Colleges and universities are notoriously porous– to the point servers owned by them are often used even by non-student hackers as proxies to hide their origins, storage locations for stolen data and as broadcast facilities for malware mailings.
And that's in addition to hacking done both to and from University systems by hackers-in-training who actually are enrolled in the university.
City College of San Francisco had particularly bad security, according to Hotchkiss, who took over as CTO in July of 2010.
Shortly before Hotchkiss arrived, the IT staff installed a firewall that cut off access to porn sites – until faculty members complained that students needed access to porn sites for research.
Access to the porn sites, and the viruses they often distribute, was returned.

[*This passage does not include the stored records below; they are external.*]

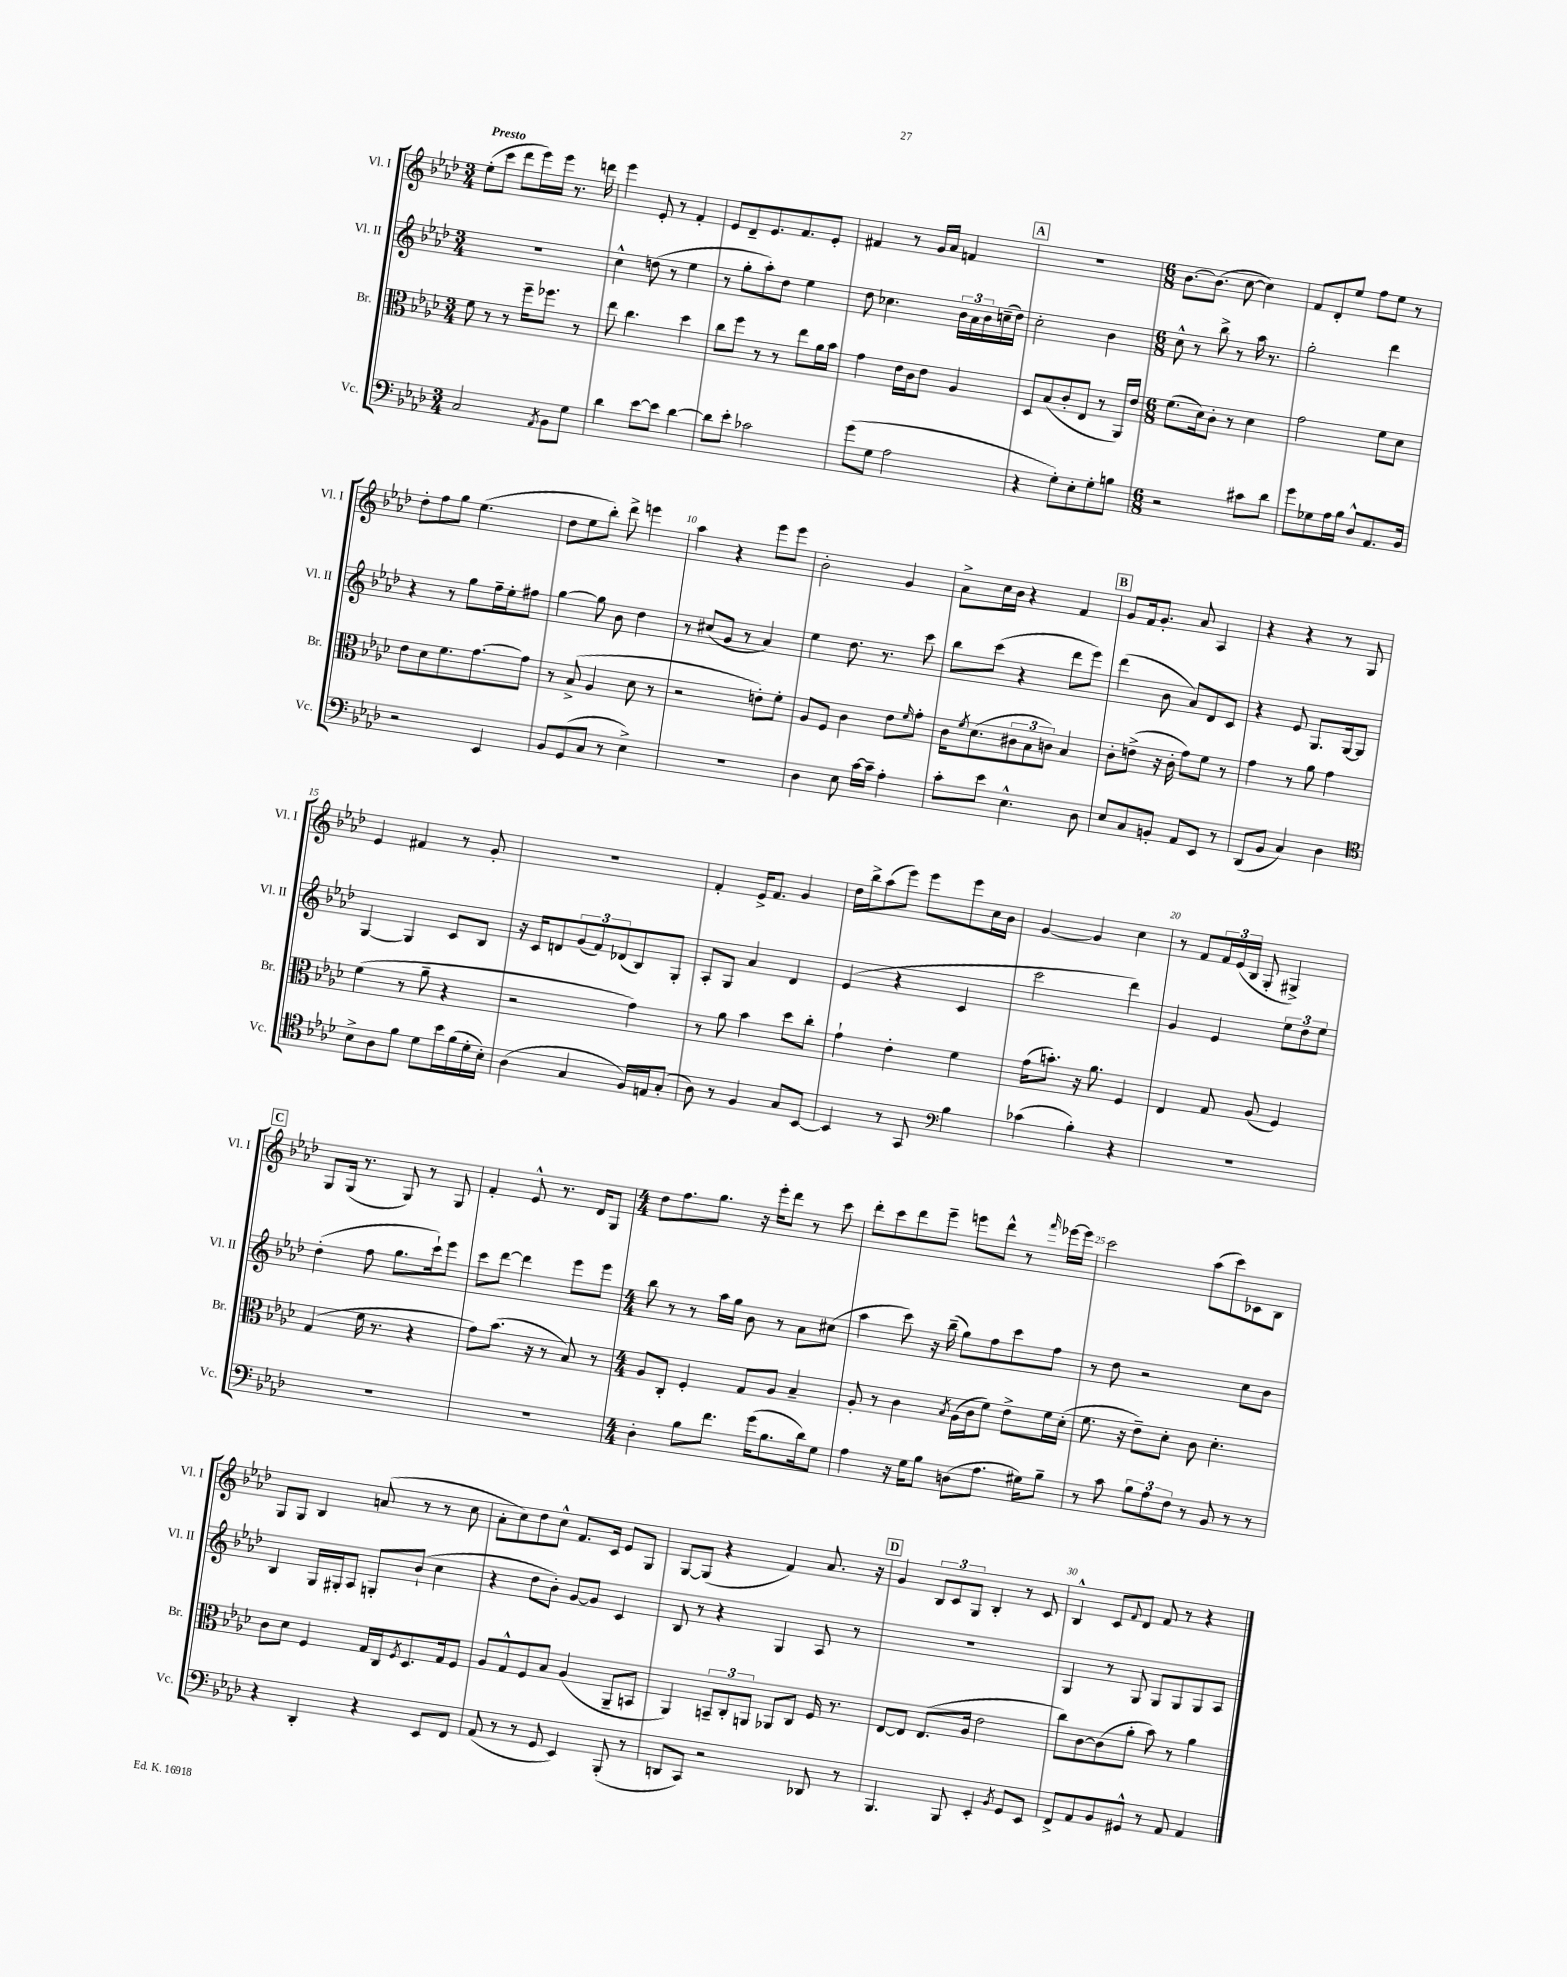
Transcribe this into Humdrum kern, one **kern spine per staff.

**kern	**kern	**kern	**kern
*staff4	*staff3	*staff2	*staff1
*clefF4	*clefC3	*clefG2	*clefG2
*k[b-e-a-d-]	*k[b-e-a-d-]	*k[b-e-a-d-]	*k[b-e-a-d-]
*M3/4	*M3/4	*M3/4	*M3/4
2C	8f	2.r	(8ee-'
.	8r	.	8ccc
.	8r	.	8ddd-
.	16ff~	.	16eee-)
.	8.ff-	.	16eee-
8qAA-	.	.	.
8BB-	.	.	8.r
8G	8r	.	.
.	.	.	16ddd
=	=	=	=
4d-	8ee-	4cc^^	4eee-
.	4.cc	.	.
[8e-	.	(8dd	8e-'
8e-]	.	8r	8r
[4d-	4dd-	4ee-	4f'
=	=	=	=
8d-]	8cc	8r	8e-
8e-'	8ff	8gg'	8d-~
2c-	8r	8aa-')	8.e-
.	8r	8dd-	.
.	.	.	8.f
.	8ee-	4ee-	.
.	16a-	.	8e-'
.	16b-	.	.
=	=	=	=
(8g	4g	8dd-	4f#
8G	.	4.cc-	.
2A-	16e-	.	8r
.	16c	.	.
.	8e-	.	16g
.	.	.	16a-
.	4A-	24b-	4f
.	.	24a-	.
.	.	24b-	.
.	.	(16cc~	.
.	.	16dd-)	.
=	=	=	=
4r	8D-	2cc'	2.r
.	(8B-	.	.
8G')	8c'	.	.
8E-'	8E-	.	.
8G'	8r	4b-	.
8B	16AA-)	.	.
.	16e-	.	.
=	=	=	=
*M6/8	*M6/8	*M6/8	*M6/8
2r	(8.f	8cc^^	[8.b-
.	.	8r	.
.	16d-)	.	(8.b-]
.	8c'	8bb-^	.
.	8r	8r	[8cc
8c#	4d-	16aa-	4cc])
.	.	8.r	.
8d-	.	.	.
=	=	=	=
8g	2g	2gg'	8f
8G-	.	.	8d-'
16A-	.	.	8ee-
16B-	.	.	.
8D-^^	.	.	8ff
8.AA-	8f	4ddd-	8ee-
.	8d-	.	8r
16BB-	.	.	.
=	=	=	=
2r	8e-	4r	8dd-'
.	8d-	.	8ff
.	8.f	8r	8gg
.	.	8gg	(4.ee-
.	[8.g	.	.
4EE-	.	16ff~	.
.	.	16ee-'	.
.	8g]	8ff#	.
=	=	=	=
8BB-	8r	[4gg	8dd-
(8GG	(8B-^	.	8ee-
8C	4A-	8gg]	8bb-')
8r	.	8b-	8ddd-^
4E-^)	8d-	4dd-	4eee
.	8r	.	.
=	=	=	=
2.r	2r	8r	4aa-
.	.	(8cc#	.
.	.	8g	4r
.	.	8r	.
.	8e')	4a-)	8eee-
.	8f'	.	8eee-
=	=	=	=
4D-	8A-	4ee-	2b-'
.	8F	.	.
8E-	4c	8.dd-	.
[16c	.	.	.
16c~]	.	8.r	.
4A-'	8e-	.	4g
.	16qqf	.	.
.	8g'	8ccc	.
=	=	=	=
8c'	16c	8bb-	8a-^
.	8qf	.	.
.	(8.d-	.	.
8e-	.	(8ccc	16cc
.	.	.	16b-
4.E-^^	12c#	4r	4r
.	12B-	.	.
.	12c)	.	.
.	4B-	8ddd-	4f
8D-	.	8eee-)	.
=	=	=	=
8E-	8c'	(4ddd-	8g
8C	(8e^	.	16f
.	.	.	8.g'
8BB'	16r	8b-	.
.	16c'	.	.
8AA-	8g)	8a-)	8a-
8EE-	8f	8d-	4A-
8r	8r	8c	.
=	=	=	=
(8DD-	4g	4r	4r
8BB-	.	.	.
4C)	8r	8e-	4r
.	8a-	8.G	.
4D-	4g	.	8r
.	.	[16G	.
.	.	8G]	8G
=	=	=	=
*clefC4	*	*	*
8B-^	(4f	[4G	4e-
8A-	.	.	.
8f	8r	4G]	4f#
8d-	8a-~	.	.
16b-	4r	8c	8r
(16f	.	.	.
16d-'	.	8B-	8g'
16B-')	.	.	.
=	=	=	=
(4A-	2r	16r	2.r
.	.	16c	.
.	.	8d	.
4G	.	(12g	.
.	.	12f)	.
.	.	(12d-	.
16F)	4g)	8B-)	.
16E	.	.	.
(8G'	.	8G'	.
=	=	=	=
8A-)	8r	8A-'	4f'
8r	8a-	8G	.
4F	4b-	4a-	16e-^
.	.	.	8.f
8G	8dd-	4d-	4g
[8BB-	8cc'	.	.
=	=	=	=
4BB-]	4g`	(4e-	16dd-
.	.	.	16bb-^
.	.	.	(8aa-
8r	4e-'	4r	8eee-)
8GG	.	.	8eee-
*clefF4	*	*	*
4B-	4f	4c	8eee-
.	.	.	16cc
.	.	.	16b-
=	=	=	=
(4c-	(16g	2ccc	[4g
.	8.b')	.	.
4B-')	16r	.	4g]
.	8.a-	.	.
4r	4F	4ddd-)	4cc
=	=	=	=
2.r	4E-	4g	8r
.	.	.	8f
.	8G	4e-	24f
.	.	.	(24e-
.	.	.	24B-
.	(8A-	.	8G'
.	4F)	12ee-	4G#^)
.	.	12dd-	.
.	.	12ee-	.
=	=	=	=
2.r	(4G	(4dd-'	8G
.	.	.	(16G
.	.	.	8.r
.	16f	8ff	.
.	8.r	.	.
.	.	8.gg	8G)
.	4r	.	8r
.	.	16ccc`)	.
.	.	8eee-	8G
=	=	=	=
2.r	8g)	8ccc	4f'
.	(8.b-	[8ddd-	.
.	.	4ddd-]	8e-^^
.	16r	.	.
.	8r	.	8.r
.	8B-)	8eee-	.
.	.	.	16d-
.	8r	8eee-	8G
=	=	=	=
*M4/4	*M4/4	*M4/4	*M4/4
4D-'	8A-	8bb-	8dd-
.	8C'	8r	8.ff
8B-	4F'	8r	.
.	.	.	8.gg
8.f	.	16aa-	.
.	.	16gg	.
.	8G	8b-	16r
(16g	.	.	16eee-'
8.B-	8A-	8r	8ddd-
.	4B-~	8a-	8r
16d-)	.	.	.
8G	.	(8cc#	8ccc
=	=	=	=
4A-	8A-'	4aa-	8ddd-'
.	8r	.	8ccc
16r	4c	8ccc)	8ddd-
16G	.	.	.
8B-	.	16r	8eee-~
.	.	(16bb-~	.
.	8qB-	.	.
(8D	(16A-	8gg)	8eee
.	16c	.	.
8.A-	8f)	8ff	8ddd-^^
.	8e-^	8ccc	8r
16G#)	.	.	.
.	.	.	16qqfff
8B-~	16f	8ff	[16eee-
.	(16d-'	.	16eee-]
=	=	=	=
8r	8.f	8r	2ccc
8c	.	8dd-	.
.	16r	.	.
12B-	8e-~)	2r	.
12A-	.	.	.
.	8d-'	.	.
12F	.	.	.
8r	8c	.	(8aa-
8BB-	4.d-'	.	8ccc)
8r	.	8cc	8c-
8r	.	8b-	8B-
=	=	=	=
4r	8c	4B-	8G
.	8d-	.	8G
4DD-'	4F	16G	4B-
.	.	16G#'	.
.	.	8A-	.
4r	16G	8G'	(8a
.	16C	.	.
.	8qF	.	.
.	8.D-	(8b-`	8r
8EE-	.	4cc	8r
.	16G	.	.
8FF	8F	.	8cc
=	=	=	=
(8AA-	8A-	4r	8a-'
8r	8G^^	.	8cc)
8r	8F	8dd-	8dd-
8GG	8B-	8b-')	8cc^^
4EE-)	(4A-	[8g	8.f
.	.	8g]	.
.	.	.	16c
(8BBB-'	8AA-~	4c	8e-
8r	8BB	.	8G
=	=	=	=
8DD	4AA-)	8B-	[8G
8CC)	.	8r	(8G]
2r	12BB~	4r	4r
.	12C'	.	.
.	12AA	.	.
.	8AA-	4G	4f)
.	8C	.	.
8DD-	16F	8A-	8.a-
.	8.r	.	.
8r	.	8r	.
.	.	.	16r
=	=	=	=
4.BBB-	[8E-	1r	4g
.	8E-]	.	.
.	(8.E-	.	12B-
.	.	.	12c
8BBB-	.	.	.
.	.	.	12G
.	16A-	.	.
4EE-'	2e-	.	4B-'
8qBB-	.	.	.
8GG	.	.	8r
8EE-	.	.	8c
=	=	=	=
8FF^	8cc)	4G	4B-^^
8AA-	[8c	.	.
8BB-	(8c]	8r	8c
.	.	.	8qqf
8GG#^^	8a-'	8G	8d-
8r	8b-)	8G	8f
8AA-	8r	8G	8r
4AA-	4a-	8G	4r
.	.	8A-	.
==	==	==	==
*-	*-	*-	*-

The rest of City College's security wasn't anything to brag about, either. The cash-strapped school rarely had any money to spare for antivirus software, or any other type of security according to IEEE Spectrum.
A set of rigid policies that made it difficult to decide to make changes to security, let alone implement them, made it difficult to adapt security in even the most basic ways.
"When I found out they hadn't changed passwords in over 10 years, I hit the roof," Hotchkiss told the Chronicle.
Even after months of logging and analyzing data from the viruses already identified, Hotchkiss and the City College IT crew are no closer to cleaning out or securing the network.
They're going through the College's 17 computer systems one by one to identify where the infections are and what types of information they had stolen and are preparing to notify, in accordance with state law, everyone whose personal information might have been stolen through City College sites.
Hotchkiss, the City College IT department and external service provider that identified the infection in the first place haven't even identified everyone who might be at risk or identified other potential areas in which the school's systems may have been penetrated.
Right now Hotchkiss and the administration are worried about what other security catastrophes might still be hiding under the surface at City College. Even the most stealthy virus couldn't stay hidden for a dozen years without equally outstanding levels of negligence and carelessness from the virus hunters. With that level of inattention even 12 years worth of uninterrupted virus infection and data theft may be just the tip of the iceberg.